(Page extract):
++++++++++++++++++++

Search

· Agentic AI  · 5 min read

Handling Context Window Limits in Multi-Agent Loops

Architectural patterns for summarizing, pruning, and passing context between collaborative subagents without hitting OOM errors.

Featured image for: Handling Context Window Limits in Multi-Agent Loops
Key Takeaways
  • Passing the full conversation history to every subagent in a loop will rapidly exhaust your context window and degrade reasoning quality.
  • The "Summarizer Agent" pattern acts as a garbage collector, compressing raw transcripts into structured state before passing it down the chain.
  • Implementing a semantic memory layer allows agents to fetch only the relevant context for the current step, rather than holding everything in active memory.
  • State management frameworks like LangGraph require explicit pruning functions to maintain stability in infinite or long-running loops.

One of the most common mistakes engineering teams make when building their first multi-agent system is treating the context window like an infinite hard drive. They build a loop in LangGraph or AutoGen, and at the end of every node, they simply append the latest output to a massive messages array.

++++++++++++++++++++

(List of tasks):
**A.** Reproduce the part of the context-window article starting with "Featured image for: Handling" and going on through "or long-running loops.".
**B.** Write what comes next in the article on context window limits in multi-agent loops, picking up after its final sentence.

(Provided material):
++++++++++++++++++++

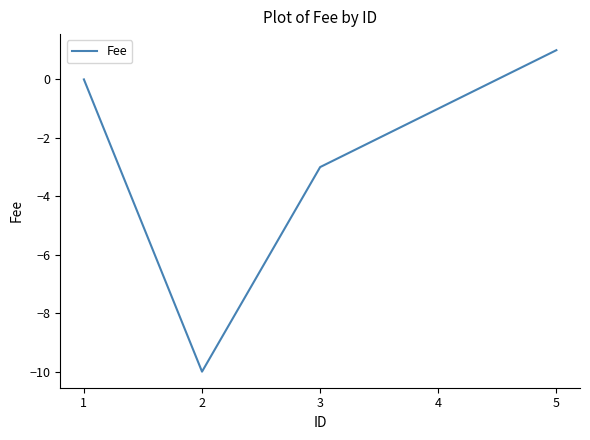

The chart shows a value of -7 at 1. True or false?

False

++++++++++++++++++++

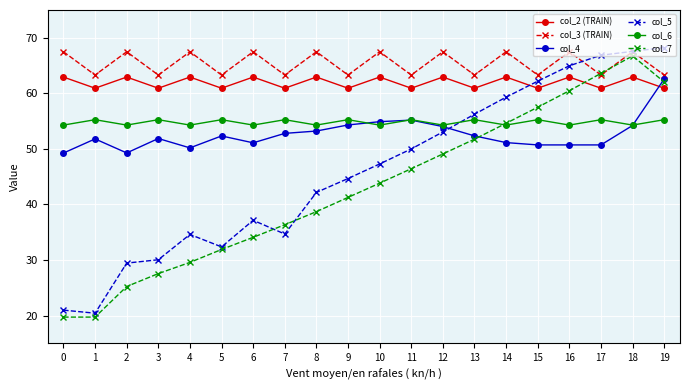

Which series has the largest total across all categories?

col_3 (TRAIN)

++++++++++++++++++++

(Responses by item number):
**A.**
Featured image for: Handling Context Window Limits in Multi-Agent Loops
Key Takeaways
  • Passing the full conversation history to every subagent in a loop will rapidly exhaust your context window and degrade reasoning quality.
  • The "Summarizer Agent" pattern acts as a garbage collector, compressing raw transcripts into structured state before passing it down the chain.
  • Implementing a semantic memory layer allows agents to fetch only the relevant context for the current step, rather than holding everything in active memory.
  • State management frameworks like LangGraph require explicit pruning functions to maintain stability in infinite or long-running loops.

**B.**
For the first few loops, everything is magical. The agents are communicating, the plan is executing, and the system feels alive. But around loop 15, the API starts returning 400 errors. You have blown past the 128k or 256k token limit. Even worse, long before you hit the hard error, the model starts hallucinating. It loses the plot, fixates on irrelevant details from loop 3, and gets trapped in a repetitive spiral.

This is the reality of the “Lost in the Middle” phenomenon. Just because a model can ingest 1 million tokens does not mean it can effectively reason across them in a single pass. When architecting multi-agent loops, you must design explicit mechanisms for context pruning, summarization, and state compression.

The Context Balloon Problem

To understand the solution, we need to look at how state is passed in a standard agentic loop.

In a framework like LangGraph, you define a graph where nodes are agents and edges are the transitions between them. The state object is passed from node to node. The default configuration usually involves a messages key, which uses an append-only reducer.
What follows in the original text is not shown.